WHAT IS BEING ASKED:
For each line in the data below that holds "Players", return a copy.

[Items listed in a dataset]
----------------

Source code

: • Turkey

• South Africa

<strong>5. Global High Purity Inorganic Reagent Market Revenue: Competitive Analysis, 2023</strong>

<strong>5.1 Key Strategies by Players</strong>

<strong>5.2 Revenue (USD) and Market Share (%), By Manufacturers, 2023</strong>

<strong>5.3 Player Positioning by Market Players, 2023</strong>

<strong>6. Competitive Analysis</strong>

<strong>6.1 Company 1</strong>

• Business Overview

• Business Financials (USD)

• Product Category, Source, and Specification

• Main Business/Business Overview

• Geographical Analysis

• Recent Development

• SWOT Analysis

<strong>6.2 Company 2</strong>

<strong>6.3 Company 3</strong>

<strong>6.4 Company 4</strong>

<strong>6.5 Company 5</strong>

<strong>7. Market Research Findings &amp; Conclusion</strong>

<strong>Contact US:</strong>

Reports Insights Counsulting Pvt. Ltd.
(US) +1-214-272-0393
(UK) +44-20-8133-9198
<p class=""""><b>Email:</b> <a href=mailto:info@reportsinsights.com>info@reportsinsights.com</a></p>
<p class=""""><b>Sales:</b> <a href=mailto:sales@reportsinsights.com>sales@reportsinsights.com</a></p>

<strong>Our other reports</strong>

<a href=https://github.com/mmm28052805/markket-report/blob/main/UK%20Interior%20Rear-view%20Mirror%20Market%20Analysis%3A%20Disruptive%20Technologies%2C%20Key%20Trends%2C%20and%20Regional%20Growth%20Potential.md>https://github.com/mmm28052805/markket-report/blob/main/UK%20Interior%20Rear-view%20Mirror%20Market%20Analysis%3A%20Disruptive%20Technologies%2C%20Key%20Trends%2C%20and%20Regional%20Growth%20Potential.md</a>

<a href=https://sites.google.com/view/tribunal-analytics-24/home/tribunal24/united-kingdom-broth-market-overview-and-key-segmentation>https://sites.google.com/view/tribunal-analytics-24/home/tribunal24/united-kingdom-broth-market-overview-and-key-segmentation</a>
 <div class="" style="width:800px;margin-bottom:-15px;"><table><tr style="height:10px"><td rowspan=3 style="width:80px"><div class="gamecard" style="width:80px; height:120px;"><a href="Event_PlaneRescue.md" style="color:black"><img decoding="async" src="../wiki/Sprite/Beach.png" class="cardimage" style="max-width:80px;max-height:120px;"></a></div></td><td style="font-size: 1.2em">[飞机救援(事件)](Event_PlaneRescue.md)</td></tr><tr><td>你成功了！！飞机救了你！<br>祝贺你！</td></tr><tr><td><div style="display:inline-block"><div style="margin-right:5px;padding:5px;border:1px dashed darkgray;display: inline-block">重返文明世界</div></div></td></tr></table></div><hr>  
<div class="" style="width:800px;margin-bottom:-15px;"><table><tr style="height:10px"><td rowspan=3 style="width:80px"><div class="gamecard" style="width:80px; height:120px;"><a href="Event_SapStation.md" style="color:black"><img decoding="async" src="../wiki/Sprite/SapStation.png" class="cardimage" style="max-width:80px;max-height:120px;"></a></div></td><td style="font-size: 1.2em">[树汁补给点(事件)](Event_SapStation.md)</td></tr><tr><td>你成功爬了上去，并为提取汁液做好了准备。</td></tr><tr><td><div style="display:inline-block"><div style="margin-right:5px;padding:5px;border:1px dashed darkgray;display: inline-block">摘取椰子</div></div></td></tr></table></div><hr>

----------------

WRITTEN RESPONSE:
<strong>5.1 Key Strategies by Players</strong>
<strong>5.3 Player Positioning by Market Players, 2023</strong>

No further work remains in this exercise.